The company is building out an array of services that retailers can adopt in the online marketplace and their physical stores, ranging from mobile payment systems to a tool that tracks a customer’s behaviour across multiple stores. Chanel earlier this year invested in Farfetch and said it would install this operating system concept in some of its stores.
While luxury e-commerce is growing fast, the portion of personal luxury goods purchases that happen online — now about 7 percent of total — is expected to plateau at about 20 percent by 2025, according to a report from Bain & Company. This means that, for the foreseeable future, the vast majority of sales will still take place in physical stores, which have yet to really benefit from the digital revolution.
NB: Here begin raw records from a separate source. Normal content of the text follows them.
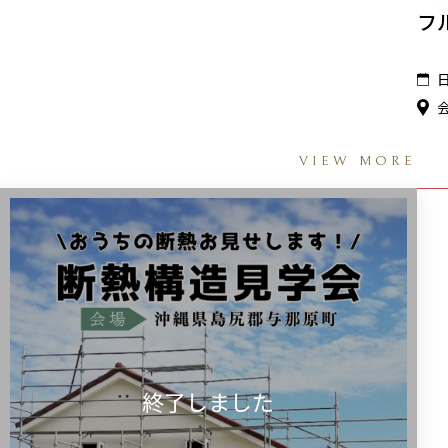
フ
VIEW MORE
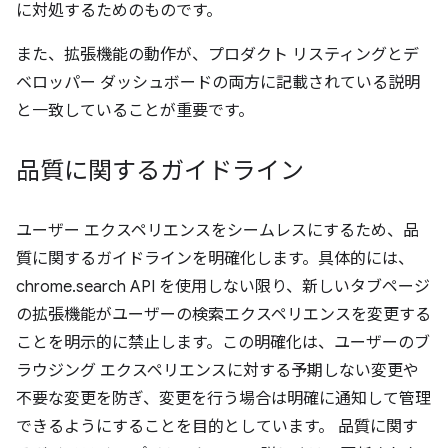
に対処するためのものです。
また、拡張機能の動作が、プロダクト リスティングとデ
ベロッパー ダッシュボードの両方に記載されている説明
と一致していることが重要です。
品質に関するガイドライン
ユーザー エクスペリエンスをシームレスにするため、品
質に関するガイドラインを明確化します。具体的には、
chrome.search API を使用しない限り、新しいタブページ
の拡張機能がユーザーの検索エクスペリエンスを変更する
ことを明示的に禁止します。この明確化は、ユーザーのブ
ラウジング エクスペリエンスに対する予期しない変更や
不要な変更を防ぎ、変更を行う場合は明確に通知して管理
できるようにすることを目的としています。 品質に関す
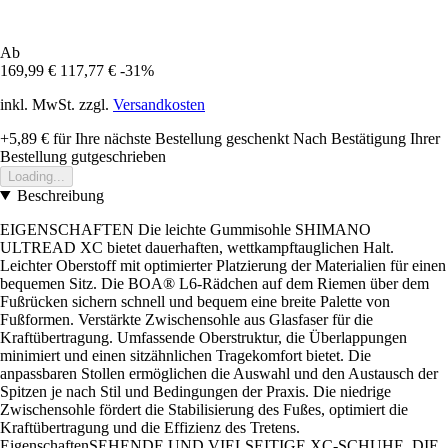
Ab
169,99 €
117,77 €
-31%
inkl. MwSt. zzgl.
Versandkosten
+5,89 €
für Ihre nächste Bestellung geschenkt
Nach Bestätigung Ihrer
Bestellung gutgeschrieben
Loading...
Beschreibung
EIGENSCHAFTEN Die leichte Gummisohle SHIMANO
ULTREAD XC bietet dauerhaften, wettkampftauglichen Halt.
Leichter Oberstoff mit optimierter Platzierung der Materialien für einen
bequemen Sitz. Die BOA® L6-Rädchen auf dem Riemen über dem
Fußrücken sichern schnell und bequem eine breite Palette von
Fußformen. Verstärkte Zwischensohle aus Glasfaser für die
Kraftübertragung. Umfassende Oberstruktur, die Überlappungen
minimiert und einen sitzähnlichen Tragekomfort bietet. Die
anpassbaren Stollen ermöglichen die Auswahl und den Austausch der
Spitzen je nach Stil und Bedingungen der Praxis. Die niedrige
Zwischensohle fördert die Stabilisierung des Fußes, optimiert die
Kraftübertragung und die Effizienz des Tretens.
EigenschaftenSEHENDE UND VIELSEITIGE XC-SCHUHE, DIE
Farfetch has created some of its technology offerings in-house, but is increasingly looking to third parties to develop new applications. The accelerator, which will cycle ten start-ups through a 12-week program in Lisbon, is designed to help jump-start the development process, said Stephanie Phair, Farfetch’s chief strategy officer. Burberry and venture capital firm 500 Startups are partners in the program.
“We’re developing an ecosystem,” Phair said. “Think about Farfetch as the platform for the luxury industry.”
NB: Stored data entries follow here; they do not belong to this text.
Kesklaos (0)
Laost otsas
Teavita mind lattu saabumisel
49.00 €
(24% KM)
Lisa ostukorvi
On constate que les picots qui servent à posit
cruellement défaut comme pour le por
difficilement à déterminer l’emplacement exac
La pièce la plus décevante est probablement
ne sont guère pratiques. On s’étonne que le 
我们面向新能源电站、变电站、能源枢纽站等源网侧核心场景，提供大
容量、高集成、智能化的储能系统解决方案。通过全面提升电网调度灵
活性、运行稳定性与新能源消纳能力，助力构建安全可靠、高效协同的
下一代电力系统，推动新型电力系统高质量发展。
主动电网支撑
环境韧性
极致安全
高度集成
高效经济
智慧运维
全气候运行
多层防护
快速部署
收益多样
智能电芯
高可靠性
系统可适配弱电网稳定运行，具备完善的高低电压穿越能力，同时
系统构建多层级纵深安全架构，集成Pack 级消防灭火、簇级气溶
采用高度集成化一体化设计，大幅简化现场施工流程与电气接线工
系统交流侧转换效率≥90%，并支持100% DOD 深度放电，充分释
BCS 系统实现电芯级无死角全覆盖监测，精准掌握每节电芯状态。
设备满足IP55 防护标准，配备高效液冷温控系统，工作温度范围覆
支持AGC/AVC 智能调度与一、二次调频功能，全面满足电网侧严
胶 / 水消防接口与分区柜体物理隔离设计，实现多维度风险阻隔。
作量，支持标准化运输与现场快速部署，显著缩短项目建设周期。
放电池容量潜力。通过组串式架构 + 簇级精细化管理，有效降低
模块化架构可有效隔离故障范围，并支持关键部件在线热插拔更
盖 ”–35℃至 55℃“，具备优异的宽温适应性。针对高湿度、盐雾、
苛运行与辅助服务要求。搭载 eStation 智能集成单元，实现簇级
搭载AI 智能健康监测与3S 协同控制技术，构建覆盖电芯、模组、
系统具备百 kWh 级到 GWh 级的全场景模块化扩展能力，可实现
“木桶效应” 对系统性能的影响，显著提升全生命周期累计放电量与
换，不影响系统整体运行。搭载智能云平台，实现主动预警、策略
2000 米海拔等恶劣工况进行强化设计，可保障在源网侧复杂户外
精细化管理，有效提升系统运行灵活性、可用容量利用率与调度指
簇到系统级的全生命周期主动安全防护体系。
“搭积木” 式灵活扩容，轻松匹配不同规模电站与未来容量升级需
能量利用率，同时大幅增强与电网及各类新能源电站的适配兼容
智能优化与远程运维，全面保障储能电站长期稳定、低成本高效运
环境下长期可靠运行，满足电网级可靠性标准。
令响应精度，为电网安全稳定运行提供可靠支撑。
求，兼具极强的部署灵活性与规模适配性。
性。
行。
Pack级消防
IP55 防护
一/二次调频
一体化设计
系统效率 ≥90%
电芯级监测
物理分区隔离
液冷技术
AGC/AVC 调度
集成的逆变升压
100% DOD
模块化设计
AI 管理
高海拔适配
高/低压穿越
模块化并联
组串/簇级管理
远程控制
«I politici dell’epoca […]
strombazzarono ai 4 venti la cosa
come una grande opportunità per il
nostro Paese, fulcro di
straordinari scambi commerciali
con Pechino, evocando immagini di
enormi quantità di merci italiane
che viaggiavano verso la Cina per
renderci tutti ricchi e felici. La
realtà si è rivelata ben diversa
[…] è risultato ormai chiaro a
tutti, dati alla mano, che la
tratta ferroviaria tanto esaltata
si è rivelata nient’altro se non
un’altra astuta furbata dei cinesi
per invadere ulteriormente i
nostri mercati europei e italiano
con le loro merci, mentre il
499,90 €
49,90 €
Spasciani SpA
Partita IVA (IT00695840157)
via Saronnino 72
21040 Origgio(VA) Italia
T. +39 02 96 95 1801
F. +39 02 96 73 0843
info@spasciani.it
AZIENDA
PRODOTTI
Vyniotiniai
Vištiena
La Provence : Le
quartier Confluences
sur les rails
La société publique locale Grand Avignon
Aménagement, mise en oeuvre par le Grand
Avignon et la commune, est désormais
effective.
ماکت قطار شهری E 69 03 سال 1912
Other luxury companies are taking a similar approach. Earlier this month, LVMH announced it had opened a tech accelerator of its own, with plans to invite 50 start-ups a year to its “Station F” campus in Paris.
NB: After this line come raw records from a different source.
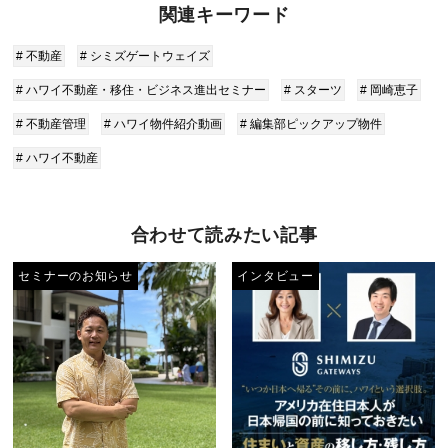
関連キーワード
# 不動産
# シミズゲートウェイズ
# ハワイ不動産・移住・ビジネス進出セミナー
# スターツ
# 岡崎恵子
# 不動産管理
# ハワイ物件紹介動画
# 編集部ピックアップ物件
# ハワイ不動産
合わせて読みたい記事
セミナーのお知らせ
インタビュー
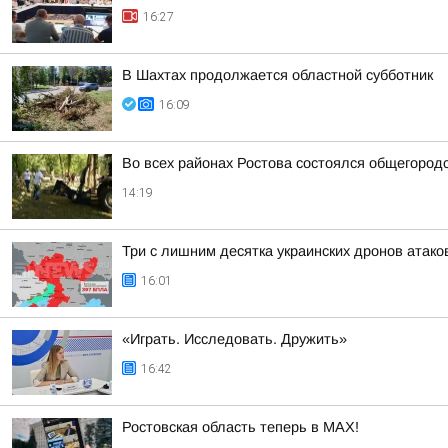
16:27
В Шахтах продолжается областной субботник
16:09
Во всех районах Ростова состоялся общегородс
14:19
Три с лишним десятка украинских дронов атако
16:01
«Играть. Исследовать. Дружить»
16:42
Ростовская область теперь в МАХ!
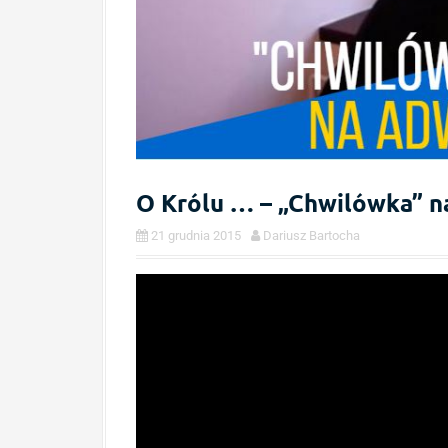
O Królu … – „Chwilówka” n
21 grudnia 2015
Dariusz Bartocha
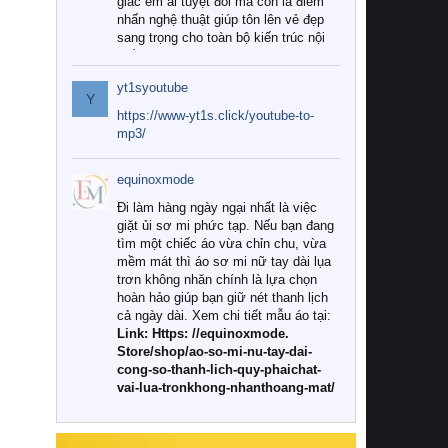
giác êm ái tuyệt đối mà còn là điểm
nhấn nghệ thuật giúp tôn lên vẻ đẹp
sang trọng cho toàn bộ kiến trúc nội
thất.
yt1syoutube
Tuy nhiên, giữa thị trường đa dạng
Y
với vô vàn thương hiệu và mẫu mã
https://www-yt1s.click/youtube-to-
như hiện nay, làm thế nào để chọn
mp3/
được những bộ chăn ga gối đệm cao
cấp thực sự chất lượng, phù hợp với
equinoxmode
khí hậu và nhu cầu sử dụng của gia
đình? Hãy cùng chúng tôi đi tìm lời
Đi làm hàng ngày ngại nhất là việc
giải đáp chi tiết qua bài viết dưới đây.
giặt ủi sơ mi phức tạp. Nếu bạn đang
tìm một chiếc áo vừa chỉn chu, vừa
1. Tại sao các gia đình hiện đại lại ưa
mềm mát thì áo sơ mi nữ tay dài lụa
chuộng chăn ga gối đệm cao cấp?
trơn không nhăn chính là lựa chọn
hoàn hảo giúp bạn giữ nét thanh lịch
Khác với các dòng sản phẩm thông
cả ngày dài. Xem chi tiết mẫu áo tại:
thường, những bộ chăn ga gối đệm
Link: Https: //equinoxmode.
cao cấp trải qua quy trình sản xuất
Store/shop/ao-so-mi-nu-tay-dai-
nghiêm ngặt từ khâu chọn lọc nguyên
cong-so-thanh-lich-quy-phaichat-
liệu tự nhiên đến công nghệ dệt
vai-lua-tronkhong-nhanthoang-mat/
nhuộm hiện đại không chứa hóa chất
độc hại. Khi sử dụng dòng sản phẩm
này, bạn sẽ cảm nhận rõ rệt sự khác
Corporate-backed accelerators have become increasingly common in recent years as a low-risk way for large companies to discover emerging technologies — or head off potential competitors. BMW’s “Start-up Garage,” for example, bills itself as "a start-up’s gateway into the multi-trillion dollar automotive industry.”
“You’re not hamstrung with managing a portfolio of these companies, you can get kudos just for supporting them,” said Henry Whorwood, senior consultancy associate at Beauhurst, which tracks UK start-ups. Beauhurst estimates that 548 start-ups entered UK-based accelerators last year, from just 21 in 2011.
Corporate incubators don’t always deliver results, however. The approach has been tried by everyone from Nordstrom to L’Oréal. Despite the attention of senior leadership and ample funding, many have failed to accomplish strategic innovation goals. Some companies, including Turner Broadcasting and Coca-Cola, have shut their accelerators down entirely.
At Farfetch, the launch of the new accelerator — dubbed “Dream Assembly” — is the latest in a drumroll of announcements meant to prime the market ahead of an expected initial public offering later this year. Farfetch is rumoured to be seeking a $5 billion valuation, close to fashion e-commerce leader Yoox Net-a-Porter’s market capitalisation before its sale to Richemont. That’s despite just $198 million in revenue in 2016, the most recent figures available, about 10 percent of YNAP’s sales that year.
The focus on services “is quite a clever strategy,” said Thomas Sineau, an analyst with CB Insights. “It distinguishes them from [other marketplaces] and positions them as an enabler for luxury companies rather than a competitor.”